> _What is required_
Convert the lines below, from the first line of the entries down through the line containing "family: Tachinidae" (both included), into a Markdown table with a Row column numbering each line and a Line column holding its text. Leave out any blank lines.

Data records

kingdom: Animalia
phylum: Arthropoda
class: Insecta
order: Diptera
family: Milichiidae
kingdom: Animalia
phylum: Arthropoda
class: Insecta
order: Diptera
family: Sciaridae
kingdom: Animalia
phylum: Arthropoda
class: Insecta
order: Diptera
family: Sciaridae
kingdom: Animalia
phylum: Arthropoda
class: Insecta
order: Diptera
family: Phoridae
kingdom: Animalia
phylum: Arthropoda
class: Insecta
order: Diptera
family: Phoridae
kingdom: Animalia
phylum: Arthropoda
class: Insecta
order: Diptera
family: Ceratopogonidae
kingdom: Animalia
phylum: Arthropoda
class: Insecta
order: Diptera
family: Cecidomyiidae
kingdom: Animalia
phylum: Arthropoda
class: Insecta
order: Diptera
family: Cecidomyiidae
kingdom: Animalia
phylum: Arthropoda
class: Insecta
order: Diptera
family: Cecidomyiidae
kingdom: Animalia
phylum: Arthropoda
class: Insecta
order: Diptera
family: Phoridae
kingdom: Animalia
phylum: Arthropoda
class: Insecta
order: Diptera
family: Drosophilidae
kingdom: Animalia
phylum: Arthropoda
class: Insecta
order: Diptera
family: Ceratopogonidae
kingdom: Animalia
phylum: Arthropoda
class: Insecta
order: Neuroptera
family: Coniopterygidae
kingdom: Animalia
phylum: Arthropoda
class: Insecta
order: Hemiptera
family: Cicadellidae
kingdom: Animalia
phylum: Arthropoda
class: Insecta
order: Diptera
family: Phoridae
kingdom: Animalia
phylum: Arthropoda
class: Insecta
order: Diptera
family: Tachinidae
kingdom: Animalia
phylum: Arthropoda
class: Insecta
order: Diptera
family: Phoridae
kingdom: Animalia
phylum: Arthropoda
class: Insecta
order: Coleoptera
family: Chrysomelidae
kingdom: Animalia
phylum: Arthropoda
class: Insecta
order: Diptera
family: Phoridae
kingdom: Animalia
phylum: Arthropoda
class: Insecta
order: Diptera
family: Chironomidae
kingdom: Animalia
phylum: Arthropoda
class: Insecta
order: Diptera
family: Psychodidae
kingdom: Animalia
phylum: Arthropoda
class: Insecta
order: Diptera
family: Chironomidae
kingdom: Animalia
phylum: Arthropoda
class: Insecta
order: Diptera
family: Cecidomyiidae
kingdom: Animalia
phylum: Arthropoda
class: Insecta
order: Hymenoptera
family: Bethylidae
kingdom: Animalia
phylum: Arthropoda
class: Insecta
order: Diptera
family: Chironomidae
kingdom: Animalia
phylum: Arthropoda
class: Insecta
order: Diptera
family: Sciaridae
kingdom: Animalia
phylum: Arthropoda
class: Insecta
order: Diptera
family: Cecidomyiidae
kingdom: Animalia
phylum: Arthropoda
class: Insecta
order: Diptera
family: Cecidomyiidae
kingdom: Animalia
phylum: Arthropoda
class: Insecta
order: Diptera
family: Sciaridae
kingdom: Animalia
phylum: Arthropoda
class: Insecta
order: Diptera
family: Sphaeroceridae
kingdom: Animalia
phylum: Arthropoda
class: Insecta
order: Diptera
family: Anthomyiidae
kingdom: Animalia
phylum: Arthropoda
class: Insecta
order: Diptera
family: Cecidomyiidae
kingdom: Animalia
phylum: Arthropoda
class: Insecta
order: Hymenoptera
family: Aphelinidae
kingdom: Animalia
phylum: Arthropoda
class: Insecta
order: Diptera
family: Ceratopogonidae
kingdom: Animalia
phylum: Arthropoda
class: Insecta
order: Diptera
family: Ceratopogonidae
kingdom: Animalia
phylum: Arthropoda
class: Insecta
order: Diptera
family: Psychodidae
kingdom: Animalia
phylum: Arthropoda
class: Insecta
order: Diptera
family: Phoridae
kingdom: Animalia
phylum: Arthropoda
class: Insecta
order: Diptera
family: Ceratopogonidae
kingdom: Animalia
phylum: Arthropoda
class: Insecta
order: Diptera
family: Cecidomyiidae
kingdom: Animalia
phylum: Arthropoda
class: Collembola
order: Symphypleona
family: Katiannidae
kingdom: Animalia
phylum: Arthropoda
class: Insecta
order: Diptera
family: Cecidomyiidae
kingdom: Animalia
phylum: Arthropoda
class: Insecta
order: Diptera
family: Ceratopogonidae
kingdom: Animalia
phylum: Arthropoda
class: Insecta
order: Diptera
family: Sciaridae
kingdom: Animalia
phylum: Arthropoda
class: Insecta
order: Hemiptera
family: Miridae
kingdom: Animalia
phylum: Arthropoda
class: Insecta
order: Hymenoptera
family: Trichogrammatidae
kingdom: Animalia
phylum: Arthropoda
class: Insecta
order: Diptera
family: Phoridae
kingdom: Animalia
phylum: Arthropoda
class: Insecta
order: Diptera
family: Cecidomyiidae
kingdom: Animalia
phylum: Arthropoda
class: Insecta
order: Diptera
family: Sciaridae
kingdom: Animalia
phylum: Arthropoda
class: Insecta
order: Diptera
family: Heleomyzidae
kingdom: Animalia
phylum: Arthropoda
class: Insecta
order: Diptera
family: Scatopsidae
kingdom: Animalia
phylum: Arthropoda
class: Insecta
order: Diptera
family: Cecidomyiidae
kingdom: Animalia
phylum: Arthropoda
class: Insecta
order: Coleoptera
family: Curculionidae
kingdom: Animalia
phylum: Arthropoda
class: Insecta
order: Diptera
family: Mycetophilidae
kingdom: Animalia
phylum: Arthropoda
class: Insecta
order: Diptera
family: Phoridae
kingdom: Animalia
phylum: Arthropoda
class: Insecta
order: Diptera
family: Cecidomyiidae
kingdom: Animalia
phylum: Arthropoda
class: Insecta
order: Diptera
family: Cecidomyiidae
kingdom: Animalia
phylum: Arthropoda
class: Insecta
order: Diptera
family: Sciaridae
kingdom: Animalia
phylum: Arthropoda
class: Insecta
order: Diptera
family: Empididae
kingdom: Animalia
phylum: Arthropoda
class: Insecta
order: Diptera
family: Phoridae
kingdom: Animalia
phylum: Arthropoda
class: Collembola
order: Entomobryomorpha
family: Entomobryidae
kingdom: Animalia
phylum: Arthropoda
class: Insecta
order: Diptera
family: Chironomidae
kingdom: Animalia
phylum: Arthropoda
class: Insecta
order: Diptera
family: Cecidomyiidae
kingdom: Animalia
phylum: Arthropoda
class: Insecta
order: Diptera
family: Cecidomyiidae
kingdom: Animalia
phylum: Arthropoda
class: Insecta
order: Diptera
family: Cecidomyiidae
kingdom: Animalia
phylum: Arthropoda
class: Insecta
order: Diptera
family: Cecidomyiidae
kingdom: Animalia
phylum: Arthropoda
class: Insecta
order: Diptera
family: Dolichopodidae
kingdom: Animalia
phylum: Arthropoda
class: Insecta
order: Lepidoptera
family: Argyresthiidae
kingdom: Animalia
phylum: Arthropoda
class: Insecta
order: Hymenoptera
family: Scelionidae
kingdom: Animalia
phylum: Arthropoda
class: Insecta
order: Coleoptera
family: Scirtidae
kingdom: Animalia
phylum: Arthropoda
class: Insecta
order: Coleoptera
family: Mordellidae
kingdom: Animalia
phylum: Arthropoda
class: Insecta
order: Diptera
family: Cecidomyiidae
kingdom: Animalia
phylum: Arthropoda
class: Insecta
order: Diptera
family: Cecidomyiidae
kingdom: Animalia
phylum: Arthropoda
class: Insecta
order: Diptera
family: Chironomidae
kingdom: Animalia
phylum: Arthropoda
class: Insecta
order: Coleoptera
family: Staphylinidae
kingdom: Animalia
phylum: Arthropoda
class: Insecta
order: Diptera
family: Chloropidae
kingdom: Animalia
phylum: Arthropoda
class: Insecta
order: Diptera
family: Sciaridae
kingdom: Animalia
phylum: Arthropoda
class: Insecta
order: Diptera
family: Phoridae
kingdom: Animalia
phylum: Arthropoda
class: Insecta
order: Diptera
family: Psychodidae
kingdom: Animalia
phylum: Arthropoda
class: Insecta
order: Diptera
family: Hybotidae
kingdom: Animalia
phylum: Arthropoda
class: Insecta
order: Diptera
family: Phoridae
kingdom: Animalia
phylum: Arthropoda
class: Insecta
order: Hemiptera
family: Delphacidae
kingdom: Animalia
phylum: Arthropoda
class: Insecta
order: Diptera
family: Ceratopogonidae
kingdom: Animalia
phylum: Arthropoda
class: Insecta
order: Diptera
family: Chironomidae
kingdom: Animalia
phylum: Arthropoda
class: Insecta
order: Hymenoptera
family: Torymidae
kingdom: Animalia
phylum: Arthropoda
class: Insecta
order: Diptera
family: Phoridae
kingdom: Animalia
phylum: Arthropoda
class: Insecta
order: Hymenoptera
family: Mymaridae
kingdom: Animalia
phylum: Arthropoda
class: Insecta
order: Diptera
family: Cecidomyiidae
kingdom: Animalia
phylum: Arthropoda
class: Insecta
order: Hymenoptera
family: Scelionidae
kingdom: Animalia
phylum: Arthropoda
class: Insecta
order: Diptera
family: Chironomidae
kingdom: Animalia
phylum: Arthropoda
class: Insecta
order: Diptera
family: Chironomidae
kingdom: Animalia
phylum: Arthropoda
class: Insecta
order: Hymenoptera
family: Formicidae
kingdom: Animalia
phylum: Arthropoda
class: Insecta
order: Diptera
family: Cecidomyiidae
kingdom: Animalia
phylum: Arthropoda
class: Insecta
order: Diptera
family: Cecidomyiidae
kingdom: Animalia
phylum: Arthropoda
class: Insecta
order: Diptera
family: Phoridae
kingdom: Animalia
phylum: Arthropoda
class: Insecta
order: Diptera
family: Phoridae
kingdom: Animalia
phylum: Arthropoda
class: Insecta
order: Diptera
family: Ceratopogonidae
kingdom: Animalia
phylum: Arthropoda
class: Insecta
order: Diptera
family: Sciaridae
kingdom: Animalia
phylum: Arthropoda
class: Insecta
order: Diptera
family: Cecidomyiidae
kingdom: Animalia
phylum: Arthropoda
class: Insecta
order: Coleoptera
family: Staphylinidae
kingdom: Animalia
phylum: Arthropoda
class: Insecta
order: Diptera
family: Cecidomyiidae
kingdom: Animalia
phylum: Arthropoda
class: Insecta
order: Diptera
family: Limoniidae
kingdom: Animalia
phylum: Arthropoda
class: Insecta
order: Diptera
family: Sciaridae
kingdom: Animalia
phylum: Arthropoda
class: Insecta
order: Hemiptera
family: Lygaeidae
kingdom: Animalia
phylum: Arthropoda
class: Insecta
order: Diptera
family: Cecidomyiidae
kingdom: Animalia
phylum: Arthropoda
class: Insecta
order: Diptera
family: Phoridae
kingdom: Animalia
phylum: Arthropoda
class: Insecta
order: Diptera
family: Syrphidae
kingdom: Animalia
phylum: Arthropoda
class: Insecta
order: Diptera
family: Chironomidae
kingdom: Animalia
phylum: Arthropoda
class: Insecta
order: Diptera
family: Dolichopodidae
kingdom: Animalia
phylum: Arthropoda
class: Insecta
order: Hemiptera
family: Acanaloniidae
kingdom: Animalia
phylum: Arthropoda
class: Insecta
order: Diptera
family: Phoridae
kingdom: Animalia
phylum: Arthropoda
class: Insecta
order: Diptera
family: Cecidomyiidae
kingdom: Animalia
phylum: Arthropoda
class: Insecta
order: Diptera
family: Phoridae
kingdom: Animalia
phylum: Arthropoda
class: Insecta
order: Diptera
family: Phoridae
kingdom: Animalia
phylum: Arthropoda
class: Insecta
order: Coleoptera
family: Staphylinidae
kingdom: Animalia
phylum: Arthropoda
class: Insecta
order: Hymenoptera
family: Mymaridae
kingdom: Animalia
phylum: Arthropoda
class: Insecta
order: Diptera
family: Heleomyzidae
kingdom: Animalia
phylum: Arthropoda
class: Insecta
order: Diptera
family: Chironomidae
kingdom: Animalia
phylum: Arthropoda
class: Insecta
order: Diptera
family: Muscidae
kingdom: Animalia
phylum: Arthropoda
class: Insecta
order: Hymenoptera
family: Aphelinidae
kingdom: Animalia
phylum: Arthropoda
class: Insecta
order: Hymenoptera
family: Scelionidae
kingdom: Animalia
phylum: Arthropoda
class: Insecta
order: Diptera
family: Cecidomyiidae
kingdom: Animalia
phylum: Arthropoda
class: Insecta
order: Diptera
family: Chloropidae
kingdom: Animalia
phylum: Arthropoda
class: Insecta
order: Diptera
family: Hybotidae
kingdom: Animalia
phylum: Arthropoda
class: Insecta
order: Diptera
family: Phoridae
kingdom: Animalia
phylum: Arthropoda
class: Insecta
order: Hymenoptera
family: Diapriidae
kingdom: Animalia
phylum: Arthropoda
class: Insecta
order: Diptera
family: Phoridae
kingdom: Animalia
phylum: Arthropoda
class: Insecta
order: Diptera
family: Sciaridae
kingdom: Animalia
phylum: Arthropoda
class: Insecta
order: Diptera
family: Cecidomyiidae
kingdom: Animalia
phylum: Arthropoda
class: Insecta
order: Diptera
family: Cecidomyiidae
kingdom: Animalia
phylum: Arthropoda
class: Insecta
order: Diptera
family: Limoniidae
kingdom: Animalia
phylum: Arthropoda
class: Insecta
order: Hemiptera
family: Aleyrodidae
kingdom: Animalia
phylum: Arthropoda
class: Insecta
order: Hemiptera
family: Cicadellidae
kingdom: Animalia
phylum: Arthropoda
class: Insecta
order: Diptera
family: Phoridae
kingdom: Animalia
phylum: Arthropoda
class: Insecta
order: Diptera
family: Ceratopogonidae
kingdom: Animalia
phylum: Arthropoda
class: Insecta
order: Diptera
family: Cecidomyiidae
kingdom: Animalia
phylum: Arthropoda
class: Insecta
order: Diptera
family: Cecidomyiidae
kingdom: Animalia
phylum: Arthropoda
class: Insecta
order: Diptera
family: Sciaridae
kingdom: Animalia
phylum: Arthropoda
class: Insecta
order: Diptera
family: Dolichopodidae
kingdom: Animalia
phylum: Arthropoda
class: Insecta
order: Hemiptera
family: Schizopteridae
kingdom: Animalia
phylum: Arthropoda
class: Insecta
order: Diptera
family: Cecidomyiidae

> _Reply_
| Row | Line |
|---|---|
| 1 | kingdom: Animalia |
| 2 | phylum: Arthropoda |
| 3 | class: Insecta |
| 4 | order: Diptera |
| 5 | family: Milichiidae |
| 6 | kingdom: Animalia |
| 7 | phylum: Arthropoda |
| 8 | class: Insecta |
| 9 | order: Diptera |
| 10 | family: Sciaridae |
| 11 | kingdom: Animalia |
| 12 | phylum: Arthropoda |
| 13 | class: Insecta |
| 14 | order: Diptera |
| 15 | family: Sciaridae |
| 16 | kingdom: Animalia |
| 17 | phylum: Arthropoda |
| 18 | class: Insecta |
| 19 | order: Diptera |
| 20 | family: Phoridae |
| 21 | kingdom: Animalia |
| 22 | phylum: Arthropoda |
| 23 | class: Insecta |
| 24 | order: Diptera |
| 25 | family: Phoridae |
| 26 | kingdom: Animalia |
| 27 | phylum: Arthropoda |
| 28 | class: Insecta |
| 29 | order: Diptera |
| 30 | family: Ceratopogonidae |
| 31 | kingdom: Animalia |
| 32 | phylum: Arthropoda |
| 33 | class: Insecta |
| 34 | order: Diptera |
| 35 | family: Cecidomyiidae |
| 36 | kingdom: Animalia |
| 37 | phylum: Arthropoda |
| 38 | class: Insecta |
| 39 | order: Diptera |
| 40 | family: Cecidomyiidae |
| 41 | kingdom: Animalia |
| 42 | phylum: Arthropoda |
| 43 | class: Insecta |
| 44 | order: Diptera |
| 45 | family: Cecidomyiidae |
| 46 | kingdom: Animalia |
| 47 | phylum: Arthropoda |
| 48 | class: Insecta |
| 49 | order: Diptera |
| 50 | family: Phoridae |
| 51 | kingdom: Animalia |
| 52 | phylum: Arthropoda |
| 53 | class: Insecta |
| 54 | order: Diptera |
| 55 | family: Drosophilidae |
| 56 | kingdom: Animalia |
| 57 | phylum: Arthropoda |
| 58 | class: Insecta |
| 59 | order: Diptera |
| 60 | family: Ceratopogonidae |
| 61 | kingdom: Animalia |
| 62 | phylum: Arthropoda |
| 63 | class: Insecta |
| 64 | order: Neuroptera |
| 65 | family: Coniopterygidae |
| 66 | kingdom: Animalia |
| 67 | phylum: Arthropoda |
| 68 | class: Insecta |
| 69 | order: Hemiptera |
| 70 | family: Cicadellidae |
| 71 | kingdom: Animalia |
| 72 | phylum: Arthropoda |
| 73 | class: Insecta |
| 74 | order: Diptera |
| 75 | family: Phoridae |
| 76 | kingdom: Animalia |
| 77 | phylum: Arthropoda |
| 78 | class: Insecta |
| 79 | order: Diptera |
| 80 | family: Tachinidae |